Depending on one's personal tastes, most people would say the most beautiful flower was probably the orchid, or maybe a Protea, but the tulip would be somewhere near the top. Even so, no flower caused more financial boons or bounces. They've caused personal fortune and personal ruin to, not only people, but nations. Because they are high on everybody's list, but not nearly as expensive as an orchid or Protea, they are right up there with roses as the biggest sellers worldwide. Today there are more than 4,000 named varieties among 15 different classes. More than half of the kinds of bulbs Holland sells are tulips, and Holland is the biggest producer of bulbs in the world.

Stored items from a collection:

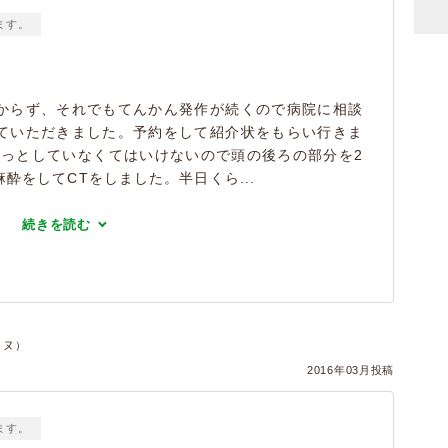
ます。
からず、それでもてんかん発作が続くので病院に相談
ていただきました。予約をして紹介状をもらい行きま
じっとしていなくてはいけないので頭の後ろの部分を2
酔をしてCTをしました。半日くら...
続きを読む
イヌ）
2016年03月投稿
ます。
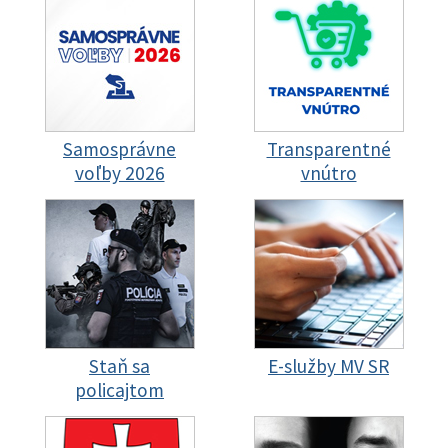
Samosprávne
Transparentné
voľby 2026
vnútro
Staň sa
E-služby MV SR
policajtom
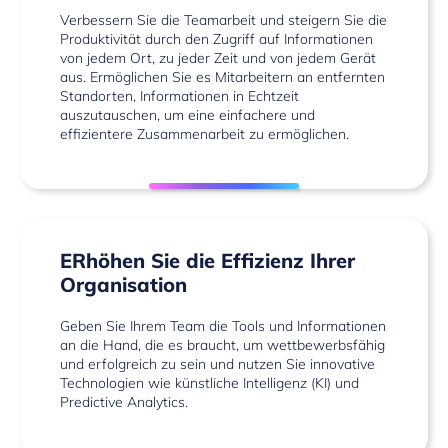
Verbessern Sie die Teamarbeit und steigern Sie die
Produktivität durch den Zugriff auf Informationen
von jedem Ort, zu jeder Zeit und von jedem Gerät
aus. Ermöglichen Sie es Mitarbeitern an entfernten
Standorten, Informationen in Echtzeit
auszutauschen, um eine einfachere und
effizientere Zusammenarbeit zu ermöglichen.
ERhöhen Sie die Effizienz Ihrer
Organisation
Geben Sie Ihrem Team die Tools und Informationen
an die Hand, die es braucht, um wettbewerbsfähig
und erfolgreich zu sein und nutzen Sie innovative
Technologien wie künstliche Intelligenz (KI) und
Predictive Analytics.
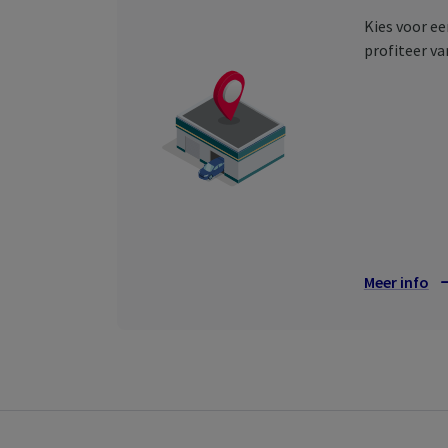
Kies voor e
profiteer va
Meer info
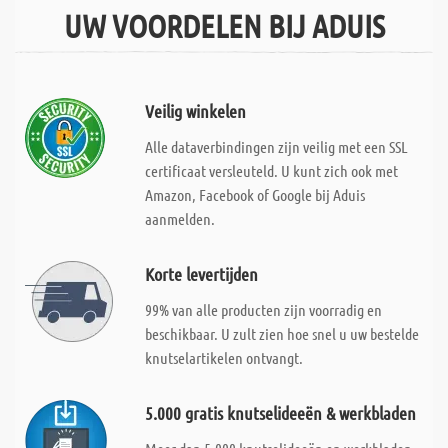
UW VOORDELEN BIJ ADUIS
Veilig winkelen
Alle dataverbindingen zijn veilig met een SSL
certificaat versleuteld. U kunt zich ook met
Amazon, Facebook of Google bij Aduis
aanmelden.
Korte levertijden
99% van alle producten zijn voorradig en
beschikbaar. U zult zien hoe snel u uw bestelde
knutselartikelen ontvangt.
5.000 gratis knutselideeën & werkbladen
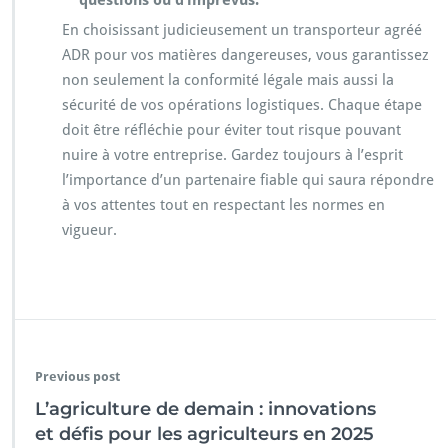
En choisissant judicieusement un transporteur agréé
ADR pour vos matières dangereuses, vous garantissez
non seulement la conformité légale mais aussi la
sécurité de vos opérations logistiques. Chaque étape
doit être réfléchie pour éviter tout risque pouvant
nuire à votre entreprise. Gardez toujours à l’esprit
l’importance d’un partenaire fiable qui saura répondre
à vos attentes tout en respectant les normes en
vigueur.
Previous post
L’agriculture de demain : innovations
et défis pour les agriculteurs en 2025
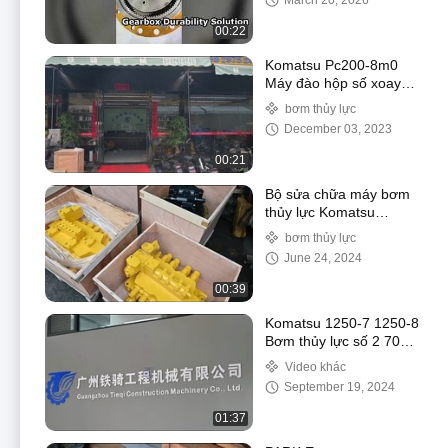
March 20, 2026
3682783 152
00:22
Komatsu Pc200-8m0
Máy đào hộp số xoay
706-7g-01140 706-7g-
bơm thủy lực
01170 706-7g-71141
December 03, 2023
00:21
Bộ sửa chữa máy bơm
thủy lực Komatsu
PC850 PC1250 PC2000
bơm thủy lực
PC3000
June 24, 2024
00:39
Komatsu 1250-7 1250-8
Bơm thủy lực số 2 708-
2L-00522 708-2L-
Video khác
01622
September 19, 2024
01:37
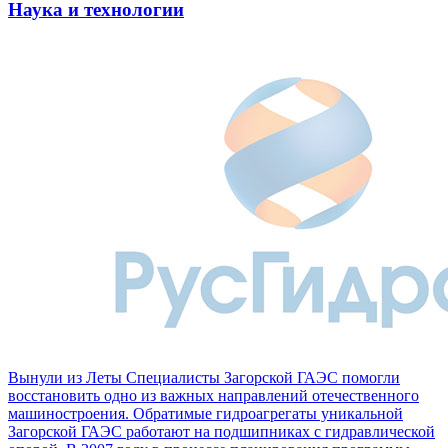
Наука и технологии
Вынули из Леты
Специалисты Загорской ГАЭС помогли
восстановить одно из важных направлений отечественного
машиностроения. Обратимые гидроагрегаты уникальной
Загорской ГАЭС работают на подшипниках с гидравлической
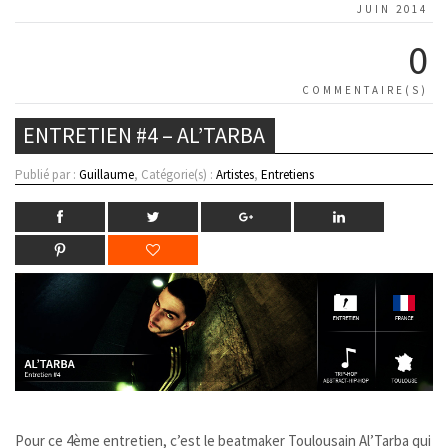
JUIN 2014
0
COMMENTAIRE(S)
ENTRETIEN #4 – AL’TARBA
Publié par :
Guillaume
, Catégorie(s) :
Artistes
,
Entretiens
Pour ce 4ème entretien, c’est le beatmaker Toulousain Al’Tarba qui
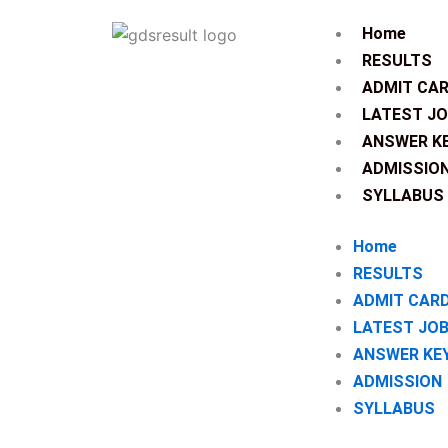
Skip
Home
to
RESULTS
content
ADMIT CA
LATEST J
ANSWER K
ADMISSIO
SYLLABUS
Home
RESULTS
ADMIT CAR
LATEST JO
ANSWER KE
ADMISSION
SYLLABUS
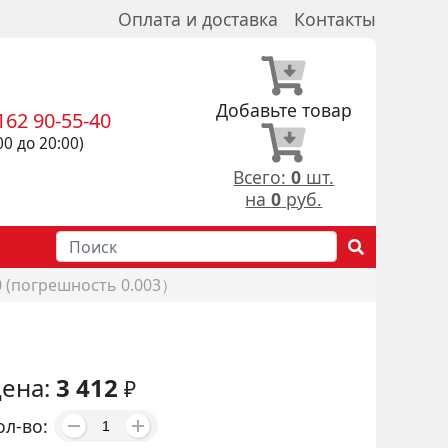
Оплата и доставка
Контакты
Добавьте товар
162 90-55-40
00 до 20:00)
Всего:
0
шт.
на
0
руб.
0 (погрешность 0.003）
ена:
3 412
₽
ол-во:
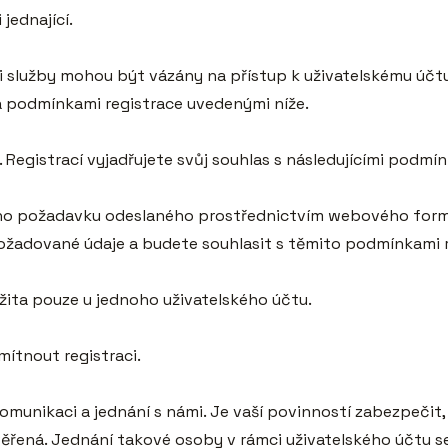
jednající.

sti služby mohou být vázány na přístup k uživatelskému účt
na podmínkami registrace uvedenými níže.

 Registrací vyjadřujete svůj souhlas s následujícími podmín
šeho požadavku odeslaného prostřednictvím webového form
adované údaje a budete souhlasit s těmito podmínkami re
žita pouze u jednoho uživatelského účtu.

ítnout registraci.

e komunikaci a jednání s námi. Je vaší povinností zabezpeči
řená. Jednání takové osoby v rámci uživatelského účtu se 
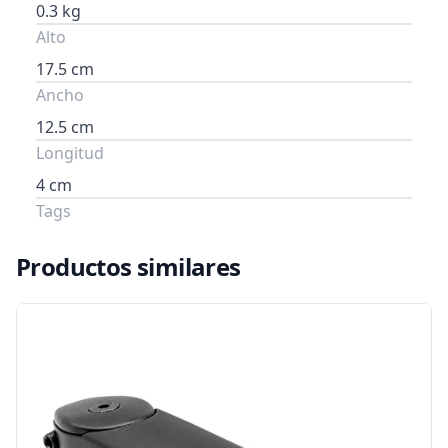
0.3 kg
Alto
17.5 cm
Ancho
12.5 cm
Longitud
4 cm
Tags
Productos similares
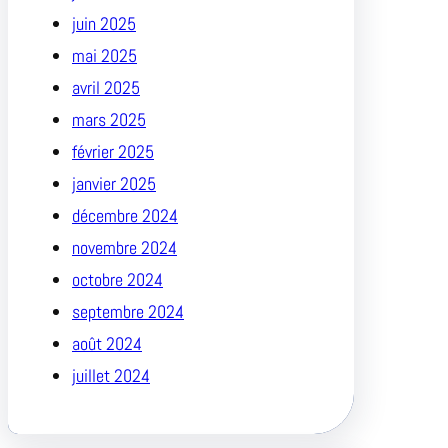
juin 2025
mai 2025
avril 2025
mars 2025
février 2025
janvier 2025
décembre 2024
novembre 2024
octobre 2024
septembre 2024
août 2024
juillet 2024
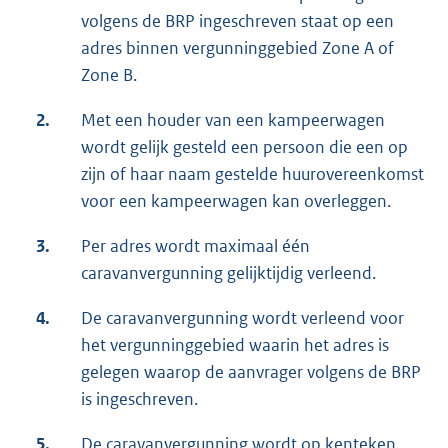
volgens de BRP ingeschreven staat op een
adres binnen vergunninggebied Zone A of
Zone B.
2.
Met een houder van een kampeerwagen
wordt gelijk gesteld een persoon die een op
zijn of haar naam gestelde huurovereenkomst
voor een kampeerwagen kan overleggen.
3.
Per adres wordt maximaal één
caravanvergunning gelijktijdig verleend.
4.
De caravanvergunning wordt verleend voor
het vergunninggebied waarin het adres is
gelegen waarop de aanvrager volgens de BRP
is ingeschreven.
5.
De caravanvergunning wordt op kenteken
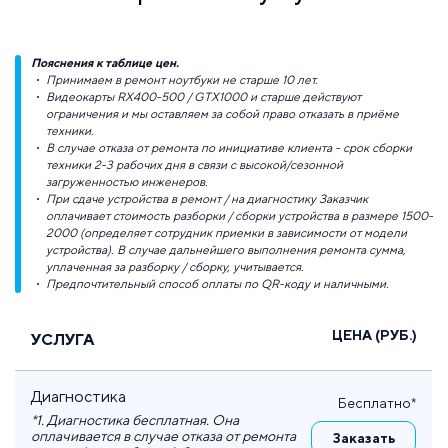
Пояснения к таблице цен.
Принимаем в ремонт ноутбуки не старше 10 лет.
Видеокарты RX400-500 / GTX1000 и старше действуют
ограничения и мы оставляем за собой право отказать в приёме
техники.
В случае отказа от ремонта по инициативе клиента - срок сборки
техники 2-3 рабочих дня в связи с высокой/сезонной
загруженностью инженеров.
При сдаче устройства в ремонт / на диагностику Заказчик
оплачивает стоимость разборки / сборки устройства в размере 1500-
2000 (определяет сотрудник приемки в зависимости от модели
устройства). В случае дальнейшего выполнения ремонта сумма,
уплаченная за разборку / сборку, учитывается.
Предпочтительный способ оплаты по QR-коду и наличными.
ЦЕНА (РУБ.)
УСЛУГА
Диагностика
Бесплатно*
*1. Диагностика бесплатная. Она
оплачивается в случае отказа от ремонта
Заказать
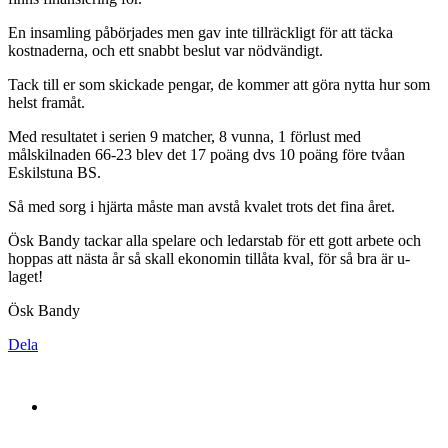
En insamling påbörjades men gav inte tillräckligt för att täcka
kostnaderna, och ett snabbt beslut var nödvändigt.
Tack till er som skickade pengar, de kommer att göra nytta hur som
helst framåt.
Med resultatet i serien 9 matcher, 8 vunna, 1 förlust med
målskilnaden 66-23 blev det 17 poäng dvs 10 poäng före tvåan
Eskilstuna BS.
Så med sorg i hjärta måste man avstå kvalet trots det fina året.
Ösk Bandy tackar alla spelare och ledarstab för ett gott arbete och
hoppas att nästa år så skall ekonomin tillåta kval, för så bra är u-
laget!
Ösk Bandy
Dela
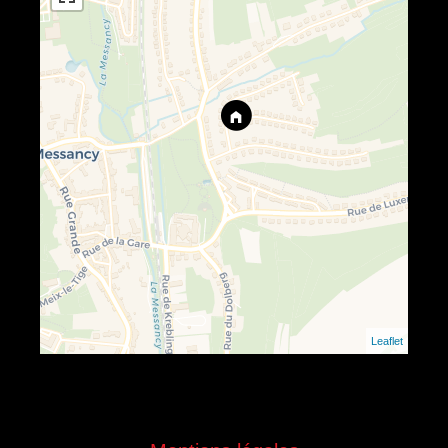
Leaflet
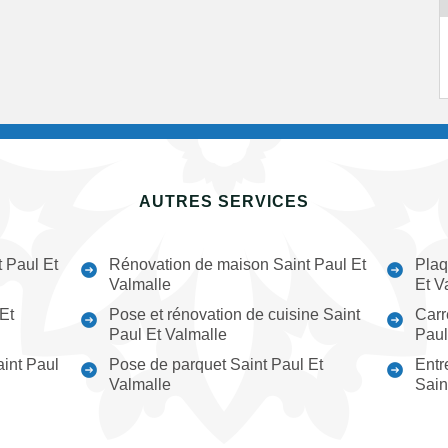
AUTRES SERVICES
 Paul Et
Rénovation de maison Saint Paul Et
Plaq
Valmalle
Et V
 Et
Pose et rénovation de cuisine Saint
Carr
Paul Et Valmalle
Paul
aint Paul
Pose de parquet Saint Paul Et
Entr
Valmalle
Sain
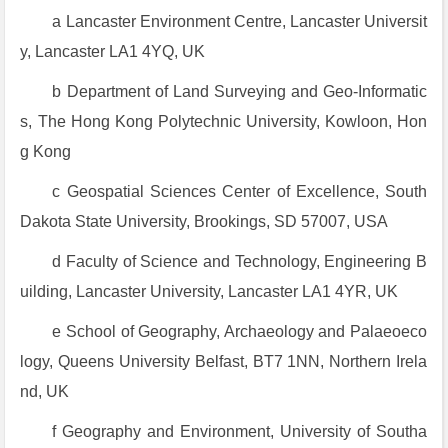
a Lancaster Environment Centre, Lancaster Universit
y, Lancaster LA1 4YQ, UK
b Department of Land Surveying and Geo-Informatic
s, The Hong Kong Polytechnic University, Kowloon, Hon
g Kong
c Geospatial Sciences Center of Excellence, South
Dakota State University, Brookings, SD 57007, USA
d Faculty of Science and Technology, Engineering B
uilding, Lancaster University, Lancaster LA1 4YR, UK
e School of Geography, Archaeology and Palaeoeco
logy, Queens University Belfast, BT7 1NN, Northern Irela
nd, UK
f Geography and Environment, University of Southa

WHAT THIS EXERCISE ASKS:
A: According to the tulip passage, how many named varieties of tulips exist today?
B: Write the next part of the tulip passage, starting after its final sentence.

ANSWERS PER TASK:
A: More than 4,000.

B:
Before the tulip knew it was going to be famous, it was humble. I knew it when it was a nobody, only grown in Persia. When the Turks swept through Persia, they praised it. They collected it and began to pay high prices over it. The humble tulip began to get conceited. Eventually, Turks began to have tulips forever on their minds, as evidenced by the fact that tulips worked their way into drawings, carvings, and weavings of all things Turkish. These flowers were present and popular through most of the 500 year Ottoman Dynasty. The Ottoman Turks began pushing into Europe. They invaded Hungary and besieged Vienna. I believe the now insane tulip was the cause of this. Through ESP or perhaps some kind of subliminal messaging, the tulip provided the military tactics, the Turk generals used to accomplish their victories. You see, the tulip wanted to conquer the world, BWA HAAAA HA HA HA.
The Austrian Emperor Ferdinand I had sent an emissary to talk peace with Sultan Suleiman the Magnificent, but this man died from mistreatment in one of Suleiman's prisons. Knowing the tulip as I do, I'm sure it will one day be discovered that this emissary was not an appreciater of tulips, so the tulip ‘inspired' Suleiman to have him killed. Oh, the black-hearted evil of this bulb.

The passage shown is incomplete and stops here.